Customer demo: common questions answered with safefeat
This page shows how to answer common product / growth questions using the
synthetic customer dataset shipped with safefeat.
Setup: load the demo data
The synthetic customer dataset ships with safefeat and can be loaded directly:
from safefeat.datasets import load_customer_demo
events, spine = load_customer_demo()
print(events.head())
#entity_id | event_time | session_id | event_type | amount | channel | device | product_category | payment_method
# cust_00001 | 2023-02-22 01:07:37 | s_0000022 | visit | 0.0 | organic | web | books | NaN
print(spine.head())
# entity_id | cutoff_time | churned
# cust_0001 | 2024-04-01 | 1
Build the feature matrix
import pandas as pd
from safefeat import build_features, WindowAgg, RecencyBlock
spec = [
WindowAgg(
table="events",
windows=["7D", "30D", "90D"],
metrics={
"*": ["count"], # overall activity
"amount": ["sum", "mean"], # spend behaviour
"event_type": ["nunique"], # diversity of actions
"channel": ["nunique"], # marketing breadth
"device": ["nunique"], # device diversity
"product_category":["nunique"], # browsing breadth
},
),
RecencyBlock(table="events"), # days since last event
RecencyBlock( # days since last purchase
table="events",
filter_col="event_type",
filter_value="purchase",
),
]
X = build_features(
spine=spine[["entity_id", "cutoff_time"]],
tables={"events": events},
spec=spec,
event_time_cols={"events": "event_time"},
allowed_lag="0s",
)
# attach churn label
X = X.merge(
spine[["entity_id", "cutoff_time", "churned"]],
on=["entity_id", "cutoff_time"],
how="left",
)
Columns produced:
| Feature group | Columns | What it captures |
|---|---|---|
| Activity | events__n_events__7d/30d/90d |
Overall engagement level |
| Spend | events__amount__sum__7d/30d/90d |
Total spend in window |
| Avg spend | events__amount__mean__7d/30d/90d |
Average transaction size |
| Action diversity | events__event_type__nunique__7d/30d/90d |
Mix of visits, views, purchases |
| Channel diversity | events__channel__nunique__7d/30d/90d |
How many channels engaged |
| Device diversity | events__device__nunique__7d/30d/90d |
Web vs mobile usage |
| Category breadth | events__product_category__nunique__7d/30d/90d |
Browsing diversity |
| Recency | events__recency |
Days since any event |
| Purchase recency | events__recency__event_type_purchase |
Days since last purchase |
Common questions
Q1: Who are my most active customers in the last 30 days?
top_active = (
X[["entity_id", "events__n_events__30d"]]

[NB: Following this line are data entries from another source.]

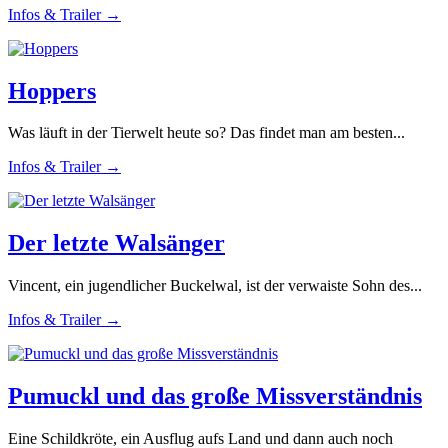
Infos & Trailer →
Hoppers
Was läuft in der Tierwelt heute so? Das findet man am besten...
Infos & Trailer →
Der letzte Walsänger
Vincent, ein jugendlicher Buckelwal, ist der verwaiste Sohn des...
Infos & Trailer →
Pumuckl und das große Missverständnis
Eine Schildkröte, ein Ausflug aufs Land und dann auch noch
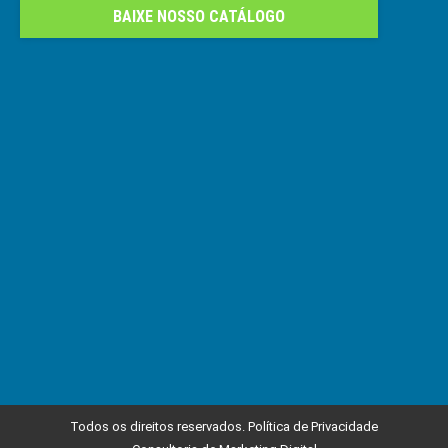
BAIXE NOSSO CATÁLOGO
Todos os direitos reservados.
Política de Privacidade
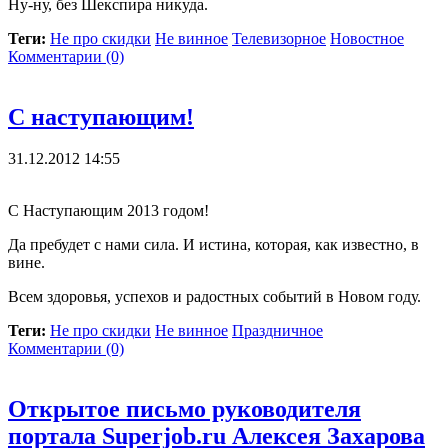
Ну-ну, без Шекспира никуда.
Теги:
Не про скидки
Не винное
Телевизорное
Новостное
Комментарии (0)
С наступающим!
31.12.2012 14:55
С Наступающим 2013 годом!
Да пребудет с нами сила. И истина, которая, как известно, в
вине.
Всем здоровья, успехов и радостных событий в Новом году.
Теги:
Не про скидки
Не винное
Праздничное
Комментарии (0)
Открытое письмо руководителя
портала Superjob.ru Алексея Захарова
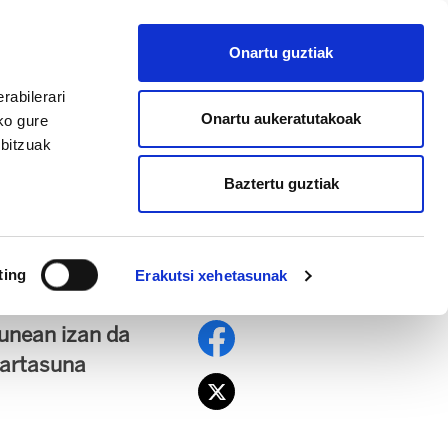
EU
ES
EN
FR
Onartu guztiak
AFILIATU
rabilerari
Onartu aukeratutakoak
ko gure
rbitzuak
Baztertu guztiak
testa zibilari
ting
Erakutsi xehetasunak
unean izan da
lkartasuna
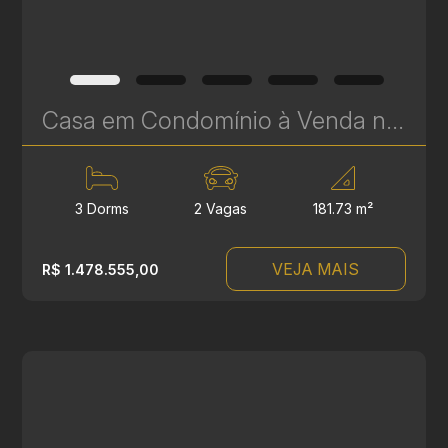
Casa em Condomínio à Venda no Boa Vista – 3 Suítes, Terraço Gourmet e Spa | Residencial Villa Milano | Ref. 1741
3 Dorms
2 Vagas
181.73 m²
VEJA MAIS
R$ 1.478.555,00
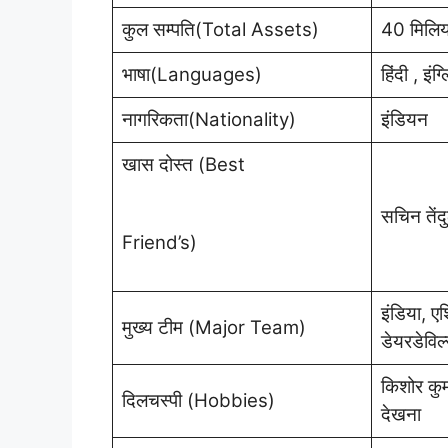
कुल सम्पति(Total Assets)
40 मिलि
भाषा(Languages)
हिंदी , इंग्
नागरिकता(Nationality)
इंडियन
खास दोस्त (Best
सचिन तें
Friend’s)
इंडिया, ए
मुख्य टीम (Major Team)
डेयरडेविल्
किशोर कुम
दिलचस्पी (Hobbies)
देखना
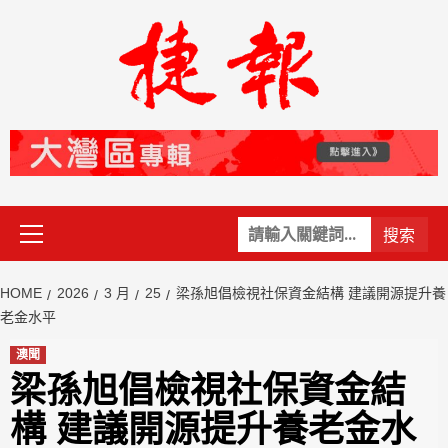
Skip
to
content
Primary
關
Menu
鍵
字:
HOME
2026
3 月
25
梁孫旭倡檢視社保資金結構 建議開源提升養
老金水平
澳聞
梁孫旭倡檢視社保資金結
構 建議開源提升養老金水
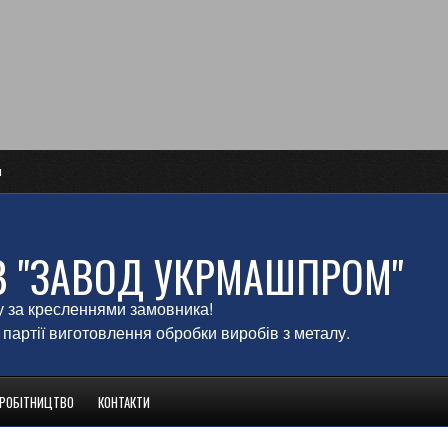
и
В "ЗАВОД УКРМАШПРОМ"
у за кресленнями замовника!
 партії виготовлення обробки виробів з металу.
ВРОБІТНИЦТВО
КОНТАКТИ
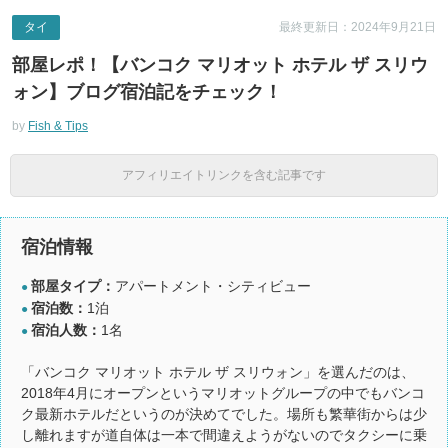
タイ
最終更新日：2024年9月21日
部屋レポ！【バンコク マリオット ホテル ザ スリウ
ォン】ブログ宿泊記をチェック！
by
Fish & Tips
アフィリエイトリンクを含む記事です
宿泊情報
部屋タイプ：
アパートメント・シティビュー
●
宿泊数：
1泊
●
宿泊人数：
1名
●
「バンコク マリオット ホテル ザ スリウォン」を選んだのは、
2018年4月にオープンというマリオットグループの中でもバンコ
ク最新ホテルだというのが決めてでした。場所も繁華街からは少
し離れますが道自体は一本で間違えようがないのでタクシーに乗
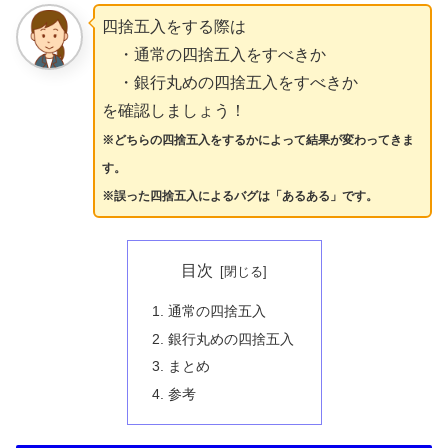
四捨五入をする際は
・通常の四捨五入をすべきか
・銀行丸めの四捨五入をすべきか
を確認しましょう！
※どちらの四捨五入をするかによって結果が変わってきま
す。
※誤った四捨五入
による
バグは「あるある」です。
目次
通常の四捨五入
銀行丸めの四捨五入
まとめ
参考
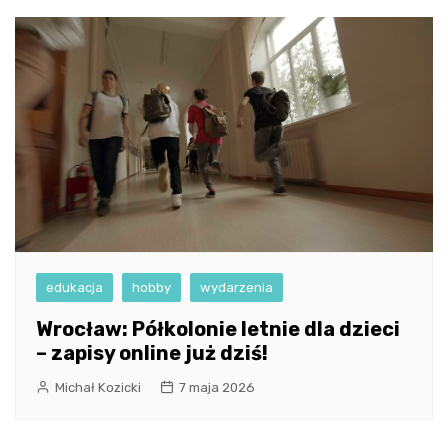
edukacja
hobby
wydarzenia
Wrocław: Półkolonie letnie dla dzieci
– zapisy online już dziś!
Michał Kozicki
7 maja 2026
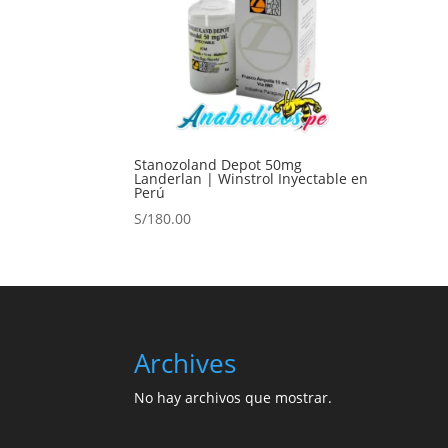
Stanozoland Depot 50mg
Landerlan | Winstrol Inyectable en
Perú
S/
180.00
Archives
No hay archivos que mostrar.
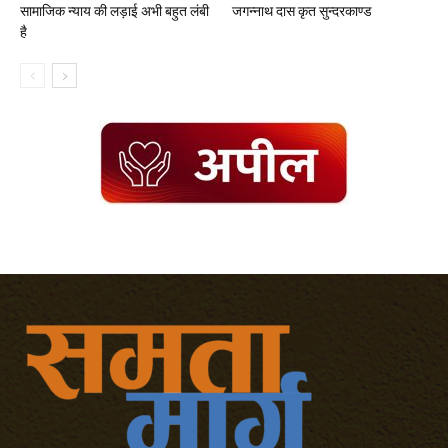
सामाजिक न्याय की लड़ाई अभी बहुत लंबी
जगन्नाथ दास कृत सुन्दरकाण्ड
है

.sort_values("events__n_events__30d", ascending=False)
.head(10)
)
print(top_active)
Q2: Which customers haven't purchased recently? (early churn signal)
at_risk = (
X[["entity_id", "events__recency__event_type_purchase", "events__recency"]]
.dropna(subset=["events__recency__event_type_purchase"]) # exclude customers who never purchased
.sort_values("events__recency__event_type_purchase", ascending=False)
.head(10)
)
print(at_risk)
Note:
events__recency__event_type_purchaseisNaNfor customers who have never made a purchase before the cutoff.
Q3: Who are my high-spend customers in the last 90 days?
high_spend = (
X[["entity_id", "events__amount__sum__90d", "events__amount__mean__90d"]]
.sort_values("events__amount__sum__90d", ascending=False)
.head(10)
)
print(high_spend)
Q4: Do churned customers behave differently before the cutoff?
churn_comparison = (
X.groupby("churned")[[
"events__n_events__30d",
"events__amount__sum__30d",
"events__recency",
"events__recency__event_type_purchase",
]]
.mean()
.round(2)
)
print(churn_comparison)
Expected pattern: churned customers will have lower event counts and spend, and higher recency values — exactly what point-in-time features capture without leakage.